Souvenirs goutte à goutte
6.9
Souvenirs goutte à goutte

Long-métrage d'animation de Isao Takahata (1991)

C'est tout un art que de retenir notre attention en proposant une histoire pas des plus originales et sans la créativité foisonnante que peut offrir l'animation. Il ne se passera pas grand chose, pas d'action débridée, de suspense ou de rêves si ce n'est ces souvenirs qui viennent goutte à goutte réveiller notre héroïne aux deux univers parallèles. D'un Japon de 1966, la petite Taeko vit dans un environnement familial majoritairement féminin mais où seul le père régit toujours de ses décisions les faits et gestes de sa tribu. 1982, devenue femme active et célibataire elle n'est pas plus à l'aise dans une société encore rigide, où le mariage lui est fortement recommandé.


Mais ses souvenirs récurrents, son voyage à la campagne et sa rencontre avec Toshio, bien plus volontaire à balayer les contraintes, en changeant radicalement de vie, mèneront la jeune femme à faire définitivement un choix.
Si Toshio est un jeune homme moderne en lutte avec le patriarcat, on regrette certaines traditions bien tenaces malgré la dénonciation qui semble en être faite. Malgré le féminisme réputé de Isao Takahata, il est bien regrettable de réduire le don de soi, à une sorte de légitimité à exister.
Plus ou moins autobiographique de l'enfance de Hotaru Okamoto scénariste du manga original de Yūko Tone publié en 1988, Takahata avec les studios Ghibli nous sert là une sorte d'interlude à leurs principaux travaux. Ceux qui ont apprécié la princesse Kaguya, ses dessins épurés et ses déclinaisons de mouvements tout en souplesse, retrouveront quelques envolées timides, les teintes parfois vaporeuses et laiteuses, avec un soupçon d'onirisme propre au metteur en scène et toujours sa qualité graphique. Ici pas d'interventions surnaturelles ou d'enfance sacrifiée mais comme souvent chez le cinéaste, l'importance des liens familiaux et comme pour Kaguya, le refus des conventions dénonçant le mal-être avéré d'une vie citadine, pour marquer, ici, la crise existentielle de Taeko.

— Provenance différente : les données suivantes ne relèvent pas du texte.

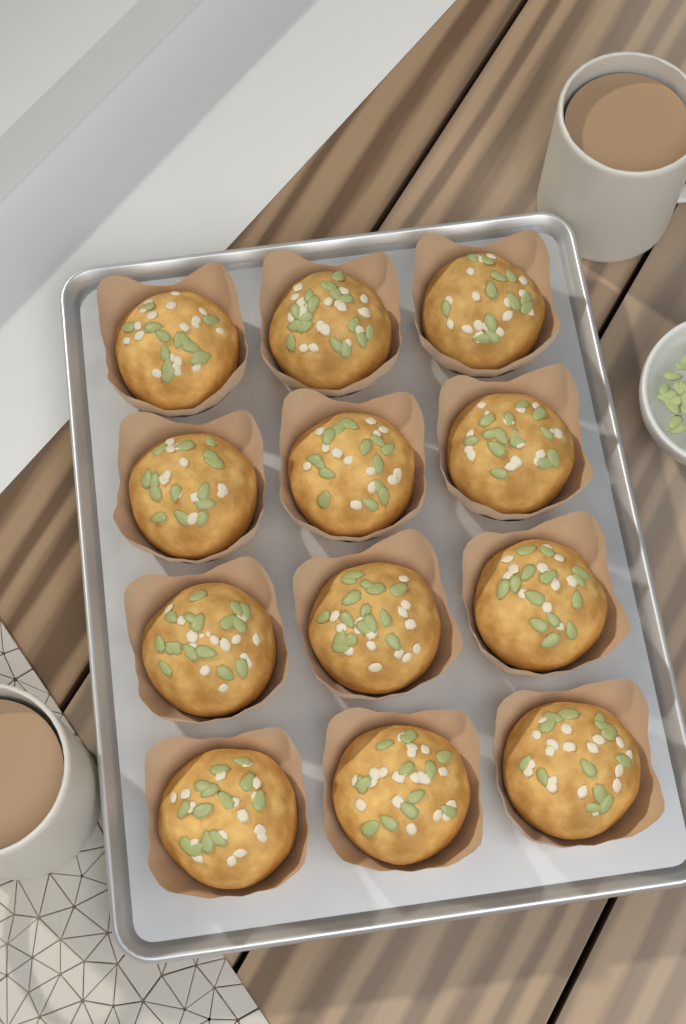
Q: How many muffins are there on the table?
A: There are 12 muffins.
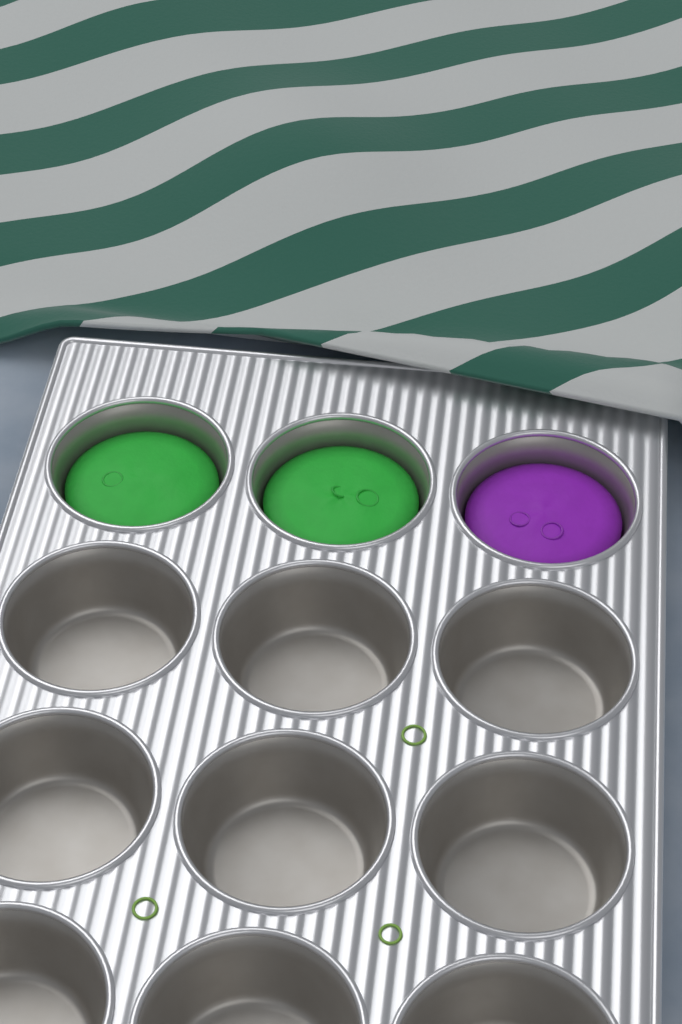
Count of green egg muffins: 2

Il faudra se laisser emporter par ce voyage initiatique sans grand sursaut, mais où la multitude des personnages reste parfaitement lisible et le dessin nourri de détails et de réalisme.
On sera pourtant emballé par celui qui s'en détachera le plus, par son aspect hors du temps baigné d'une luminosité éclatante de blancheur. Une des plus belles scènes qui marque si joliment les tourments du jeune âge. Deux enfants, plantés là, au bout milieu d'une ruelle, silencieux, intimidés et saisis par leur rencontre, immobiles, marque par sa grande force évocatrice. Viendra avec tout le naturel de cet âge, le sourire désarmant de Hiro et Taeko de s'envoler littéralement dans les nuages, comblée de bonheur, et nous d'en être tout remués. Mais quel dommage que ce si charmant jeune homme disparaisse de la narration...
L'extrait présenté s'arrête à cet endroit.